Jak przekazali dla Radia ZET strażacy z Komendy Powiatowej PSP w Głogowie, "Wody przybywa, nurt staje się coraz szybszy — to będzie na pewno budziło niepokój, więc apelujemy o przede wszystkim zachowanie spokoju — tak będzie do momentu nadejścia fali kulminacyjnej"

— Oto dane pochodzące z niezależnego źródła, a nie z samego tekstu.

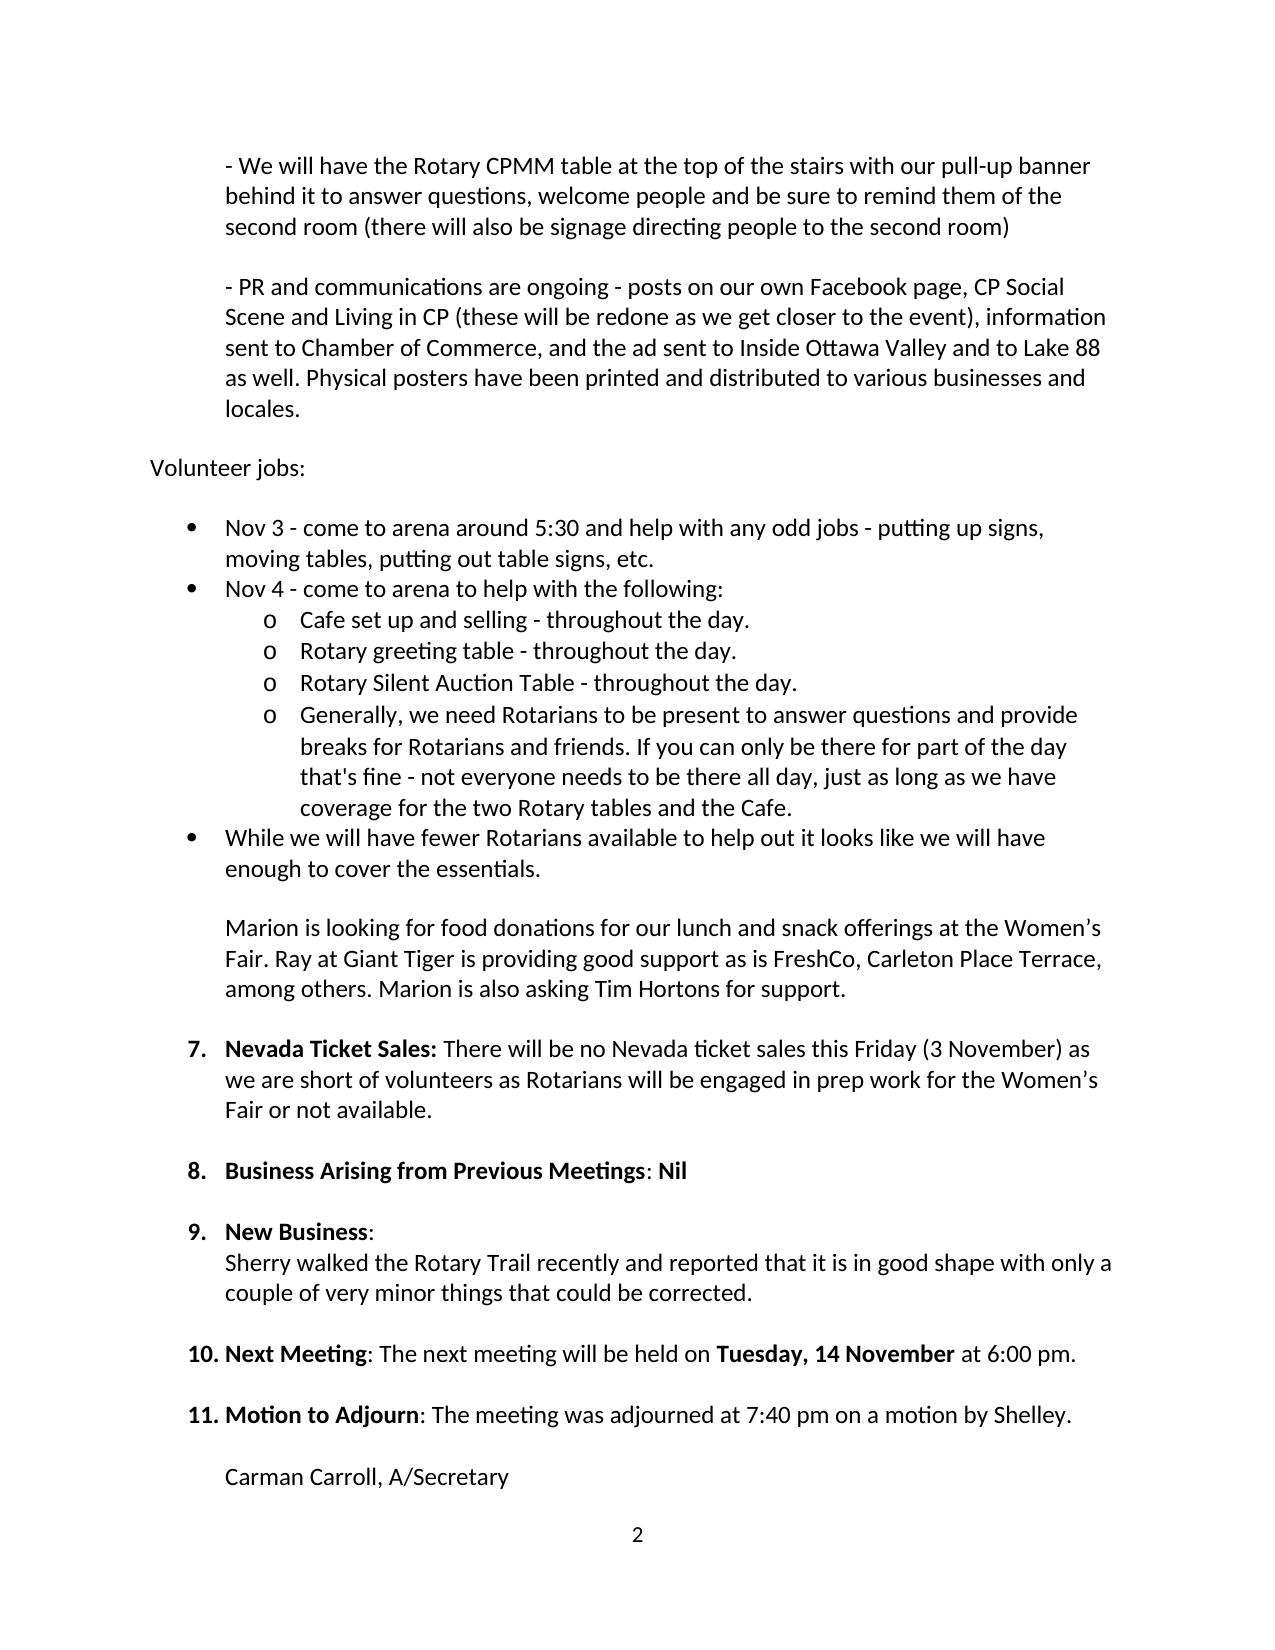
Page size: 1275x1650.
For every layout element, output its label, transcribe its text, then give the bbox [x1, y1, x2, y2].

ZOBACZ TEŻ: Eksperci się mylili. Te dzielnice może zalać w Warszawie
Stan Odry osiągnął 3 metry powyżej alarmowego
Obecny stan Odry w Głogowie to już 686 centymetrów. To około trzech metrów powyżej stanu alarmowego. W mieście trwa już zabezpieczanie budynków na Ostrowie Tumskim, czyli szczególnie nisko położonej najstarszej dzielnicy Głogowa. O los mieszkańców tych okolic występuje największy niepokój. Ludzie osiedleni na mniejszych wioskach są najbardziej narażeni na zalanie. Niestety, wody cały czas przybywa.
W Głogowie zamknięto przejazd kolejowy
Z powodu podmycia torów kolejowych zamknięto już przejazd dla pociągów na odcinku Głogów — Krzepów. Aktualnie pociągi ze Szczecina do Wrocławia kursują teraz objazdem przez Poznań. Taka sytuacja utrzyma się najkrócej do wtorku.
Służby szczególnie apelują o rozsądek i stosowanie się do poleceń służb. W żadnym przypadku nie jest wskazana panika.